Singlet oxygenation in microemulsion catalysed by vanadium chloroperoxidase

Non-ionic microemulsions compatible with the enzyme vanadium chloroperoxidase were designed to perform singlet oxygenation of apolar substrates. The media were based on mono- and polydisperse ethoxylated fatty alcohols (CiEj), octane and aqueous buffer. “Fish” diagrams were determined to identify the Winsor-boundaries and to formulate a monophasic Winsor IV microemulsion with a minimal surfactant concentration, ensuring less singlet oxygen (1O2) loss than in an aqueous system, thus creating a high oxygenation efficiency. The enzyme was shown to be fully stable in the microemulsion for at least 10 h, converting H2O2 into a constant flow of 1O2 in the aqueous microdomains. Part of the 1O2 diffuses into the organic compartments prior to fast physical deactivation of 1O2 by water molecules. In the apolar domains 1O2 quantitatively converts the model substrate 9,10-dimethylanthracene into its corresponding endoperoxide. Near-IR chemiluminescence measurements confirm that the 1O2 signal in the microemulsion is higher than in simple aqueous buffer. In a well-stirred (water/octane) biphasic system endoperoxide formation is also observed but the conversion rate is much lower, most likely due to stronger physical quenching of 1O2.

● **Task directions**:
Answer these questions about the abstract on singlet oxygenation in microemulsion:
1. What were the microemulsion media based on?
2. For how long was the enzyme shown to be fully stable in the microemulsion?
3. Into what does 1O2 convert the model substrate 9,10-dimethylanthracene?

● **Provided information**:
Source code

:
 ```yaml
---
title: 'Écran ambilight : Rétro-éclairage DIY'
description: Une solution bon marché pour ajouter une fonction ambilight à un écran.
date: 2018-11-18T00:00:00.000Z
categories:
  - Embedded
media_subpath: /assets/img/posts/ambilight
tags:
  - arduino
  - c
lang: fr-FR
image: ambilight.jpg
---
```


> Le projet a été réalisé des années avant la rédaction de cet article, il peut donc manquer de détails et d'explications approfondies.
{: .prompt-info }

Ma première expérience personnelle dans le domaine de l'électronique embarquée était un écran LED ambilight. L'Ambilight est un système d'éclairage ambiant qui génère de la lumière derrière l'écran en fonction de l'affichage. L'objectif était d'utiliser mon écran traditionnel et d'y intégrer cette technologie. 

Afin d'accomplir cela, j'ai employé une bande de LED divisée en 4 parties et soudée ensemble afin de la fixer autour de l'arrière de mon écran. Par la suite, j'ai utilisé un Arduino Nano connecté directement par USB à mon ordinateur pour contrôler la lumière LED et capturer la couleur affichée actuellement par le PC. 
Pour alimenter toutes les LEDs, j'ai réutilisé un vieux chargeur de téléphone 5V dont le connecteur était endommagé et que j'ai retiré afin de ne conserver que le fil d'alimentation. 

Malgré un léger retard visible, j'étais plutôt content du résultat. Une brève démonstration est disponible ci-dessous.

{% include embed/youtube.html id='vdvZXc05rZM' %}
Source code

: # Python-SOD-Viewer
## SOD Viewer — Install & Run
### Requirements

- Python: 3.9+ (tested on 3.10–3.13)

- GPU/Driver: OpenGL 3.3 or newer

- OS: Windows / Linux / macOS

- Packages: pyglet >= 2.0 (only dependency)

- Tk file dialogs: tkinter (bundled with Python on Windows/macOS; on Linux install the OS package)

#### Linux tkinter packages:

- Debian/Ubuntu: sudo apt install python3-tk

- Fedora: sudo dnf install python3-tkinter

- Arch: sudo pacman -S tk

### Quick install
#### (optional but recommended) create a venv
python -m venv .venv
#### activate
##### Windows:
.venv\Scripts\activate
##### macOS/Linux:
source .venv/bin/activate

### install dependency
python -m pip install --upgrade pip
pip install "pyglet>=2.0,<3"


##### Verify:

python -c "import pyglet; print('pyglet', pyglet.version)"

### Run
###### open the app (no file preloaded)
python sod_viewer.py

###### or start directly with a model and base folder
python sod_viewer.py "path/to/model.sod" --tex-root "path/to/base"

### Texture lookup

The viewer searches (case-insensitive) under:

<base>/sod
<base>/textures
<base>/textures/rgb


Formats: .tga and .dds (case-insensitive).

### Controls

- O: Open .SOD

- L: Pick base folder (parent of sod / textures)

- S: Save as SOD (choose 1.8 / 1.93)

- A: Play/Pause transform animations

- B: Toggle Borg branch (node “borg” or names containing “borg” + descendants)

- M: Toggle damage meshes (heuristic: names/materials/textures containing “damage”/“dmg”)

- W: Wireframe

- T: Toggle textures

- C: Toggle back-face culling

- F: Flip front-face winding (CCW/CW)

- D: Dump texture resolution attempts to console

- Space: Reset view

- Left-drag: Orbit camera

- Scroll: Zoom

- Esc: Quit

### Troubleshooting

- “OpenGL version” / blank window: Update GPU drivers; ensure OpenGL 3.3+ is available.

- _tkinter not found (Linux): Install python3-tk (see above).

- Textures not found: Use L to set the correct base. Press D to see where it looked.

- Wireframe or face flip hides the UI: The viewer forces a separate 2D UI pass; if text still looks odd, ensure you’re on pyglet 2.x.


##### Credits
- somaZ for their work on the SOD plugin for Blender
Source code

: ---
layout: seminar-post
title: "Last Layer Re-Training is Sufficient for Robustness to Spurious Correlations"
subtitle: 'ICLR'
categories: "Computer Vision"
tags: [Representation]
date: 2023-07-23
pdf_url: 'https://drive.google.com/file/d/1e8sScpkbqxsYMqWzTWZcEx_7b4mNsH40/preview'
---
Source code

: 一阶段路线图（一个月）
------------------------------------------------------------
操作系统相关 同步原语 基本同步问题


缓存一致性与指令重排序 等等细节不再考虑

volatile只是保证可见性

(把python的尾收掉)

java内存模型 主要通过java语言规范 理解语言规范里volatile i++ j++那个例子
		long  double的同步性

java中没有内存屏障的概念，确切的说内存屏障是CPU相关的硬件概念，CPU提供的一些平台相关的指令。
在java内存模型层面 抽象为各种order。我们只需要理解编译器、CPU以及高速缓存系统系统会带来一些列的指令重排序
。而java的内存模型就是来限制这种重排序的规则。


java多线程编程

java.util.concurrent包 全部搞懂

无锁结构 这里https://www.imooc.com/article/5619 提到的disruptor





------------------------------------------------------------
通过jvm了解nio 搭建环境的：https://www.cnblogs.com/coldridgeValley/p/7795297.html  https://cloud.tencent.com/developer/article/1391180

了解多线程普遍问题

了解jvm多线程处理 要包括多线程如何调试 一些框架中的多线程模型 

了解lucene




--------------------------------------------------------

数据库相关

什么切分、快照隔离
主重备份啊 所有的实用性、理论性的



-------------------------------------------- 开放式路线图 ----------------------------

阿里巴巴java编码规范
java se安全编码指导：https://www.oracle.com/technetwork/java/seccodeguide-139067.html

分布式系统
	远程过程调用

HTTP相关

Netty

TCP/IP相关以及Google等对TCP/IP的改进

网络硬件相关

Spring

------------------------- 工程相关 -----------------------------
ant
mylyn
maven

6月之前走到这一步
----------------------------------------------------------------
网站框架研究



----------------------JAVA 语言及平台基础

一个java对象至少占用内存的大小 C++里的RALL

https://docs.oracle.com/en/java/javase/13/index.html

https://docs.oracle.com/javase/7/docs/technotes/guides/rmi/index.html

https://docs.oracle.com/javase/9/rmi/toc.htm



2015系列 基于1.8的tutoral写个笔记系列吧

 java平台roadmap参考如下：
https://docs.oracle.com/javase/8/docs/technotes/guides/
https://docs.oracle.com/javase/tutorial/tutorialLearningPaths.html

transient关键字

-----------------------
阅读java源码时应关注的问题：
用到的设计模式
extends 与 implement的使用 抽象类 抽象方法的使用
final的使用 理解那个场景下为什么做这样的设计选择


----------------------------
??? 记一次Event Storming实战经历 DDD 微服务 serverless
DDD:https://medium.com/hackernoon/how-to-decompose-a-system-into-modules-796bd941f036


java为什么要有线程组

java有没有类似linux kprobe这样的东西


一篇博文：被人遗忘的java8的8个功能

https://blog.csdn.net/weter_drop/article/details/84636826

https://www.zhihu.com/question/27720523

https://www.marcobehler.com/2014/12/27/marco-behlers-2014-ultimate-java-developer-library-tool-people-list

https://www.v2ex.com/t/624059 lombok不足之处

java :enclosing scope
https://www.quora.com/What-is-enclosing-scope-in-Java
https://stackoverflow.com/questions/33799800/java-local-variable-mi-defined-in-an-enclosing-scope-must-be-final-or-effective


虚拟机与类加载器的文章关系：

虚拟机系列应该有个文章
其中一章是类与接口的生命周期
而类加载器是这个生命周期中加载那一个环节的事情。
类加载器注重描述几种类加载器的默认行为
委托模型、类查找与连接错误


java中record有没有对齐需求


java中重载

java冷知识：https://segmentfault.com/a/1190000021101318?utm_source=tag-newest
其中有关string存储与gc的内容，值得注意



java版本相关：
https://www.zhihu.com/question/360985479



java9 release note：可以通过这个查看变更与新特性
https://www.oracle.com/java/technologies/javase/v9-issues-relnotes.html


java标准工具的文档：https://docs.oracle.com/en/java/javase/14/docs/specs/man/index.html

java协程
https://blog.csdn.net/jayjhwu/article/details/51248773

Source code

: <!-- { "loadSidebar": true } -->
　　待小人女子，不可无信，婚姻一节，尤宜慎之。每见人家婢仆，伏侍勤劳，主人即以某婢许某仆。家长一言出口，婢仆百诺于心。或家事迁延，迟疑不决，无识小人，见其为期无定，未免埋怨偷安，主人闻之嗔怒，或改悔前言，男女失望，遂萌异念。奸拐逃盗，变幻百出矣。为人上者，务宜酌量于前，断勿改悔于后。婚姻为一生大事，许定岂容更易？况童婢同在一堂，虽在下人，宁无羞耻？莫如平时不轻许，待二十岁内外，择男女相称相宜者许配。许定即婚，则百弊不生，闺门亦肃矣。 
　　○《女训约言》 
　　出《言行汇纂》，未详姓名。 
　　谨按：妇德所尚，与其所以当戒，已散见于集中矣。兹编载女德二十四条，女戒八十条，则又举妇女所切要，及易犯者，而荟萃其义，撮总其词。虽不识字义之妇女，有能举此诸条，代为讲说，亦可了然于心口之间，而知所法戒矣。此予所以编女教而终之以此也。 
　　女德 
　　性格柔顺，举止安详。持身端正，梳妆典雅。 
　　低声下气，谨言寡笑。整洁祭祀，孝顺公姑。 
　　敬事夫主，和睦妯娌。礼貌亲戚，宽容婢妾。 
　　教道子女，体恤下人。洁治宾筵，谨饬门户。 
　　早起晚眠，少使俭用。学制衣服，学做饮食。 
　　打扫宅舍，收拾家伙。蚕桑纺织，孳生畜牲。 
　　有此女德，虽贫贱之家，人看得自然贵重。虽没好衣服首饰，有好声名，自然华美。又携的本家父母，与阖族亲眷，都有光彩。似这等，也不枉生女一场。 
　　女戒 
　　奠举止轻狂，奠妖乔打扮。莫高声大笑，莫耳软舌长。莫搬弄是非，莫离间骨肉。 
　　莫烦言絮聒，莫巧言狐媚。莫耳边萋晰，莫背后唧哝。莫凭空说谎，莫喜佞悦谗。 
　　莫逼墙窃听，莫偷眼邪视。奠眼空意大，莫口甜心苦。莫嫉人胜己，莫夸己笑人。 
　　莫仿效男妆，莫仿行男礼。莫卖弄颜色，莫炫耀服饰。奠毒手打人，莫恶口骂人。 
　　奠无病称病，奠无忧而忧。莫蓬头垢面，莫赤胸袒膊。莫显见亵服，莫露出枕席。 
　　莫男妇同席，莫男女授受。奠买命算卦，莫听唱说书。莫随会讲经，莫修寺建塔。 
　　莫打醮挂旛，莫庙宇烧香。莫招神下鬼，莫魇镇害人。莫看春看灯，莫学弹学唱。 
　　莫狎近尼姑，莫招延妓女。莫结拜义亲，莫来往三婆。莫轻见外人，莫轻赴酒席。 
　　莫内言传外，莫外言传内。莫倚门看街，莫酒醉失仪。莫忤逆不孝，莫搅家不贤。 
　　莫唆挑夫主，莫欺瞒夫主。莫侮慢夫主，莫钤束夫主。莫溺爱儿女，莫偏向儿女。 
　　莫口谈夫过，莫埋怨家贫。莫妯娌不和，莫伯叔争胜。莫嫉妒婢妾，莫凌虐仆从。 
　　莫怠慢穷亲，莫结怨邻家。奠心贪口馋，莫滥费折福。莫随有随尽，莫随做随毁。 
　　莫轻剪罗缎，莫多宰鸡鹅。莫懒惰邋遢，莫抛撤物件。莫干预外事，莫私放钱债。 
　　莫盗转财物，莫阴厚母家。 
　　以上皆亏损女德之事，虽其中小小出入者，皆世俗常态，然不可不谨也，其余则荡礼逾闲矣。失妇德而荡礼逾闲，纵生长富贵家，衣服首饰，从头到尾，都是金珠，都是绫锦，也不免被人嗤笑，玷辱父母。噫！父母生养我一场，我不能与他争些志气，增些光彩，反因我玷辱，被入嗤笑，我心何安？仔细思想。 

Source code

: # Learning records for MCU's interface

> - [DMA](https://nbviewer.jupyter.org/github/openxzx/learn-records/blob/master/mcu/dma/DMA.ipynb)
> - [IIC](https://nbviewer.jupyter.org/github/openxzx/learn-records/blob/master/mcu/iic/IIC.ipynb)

● **Result of this task**:
1. Mono- and polydisperse ethoxylated fatty alcohols (CiEj), octane and aqueous buffer.
2. At least 10 h.
3. Its corresponding endoperoxide.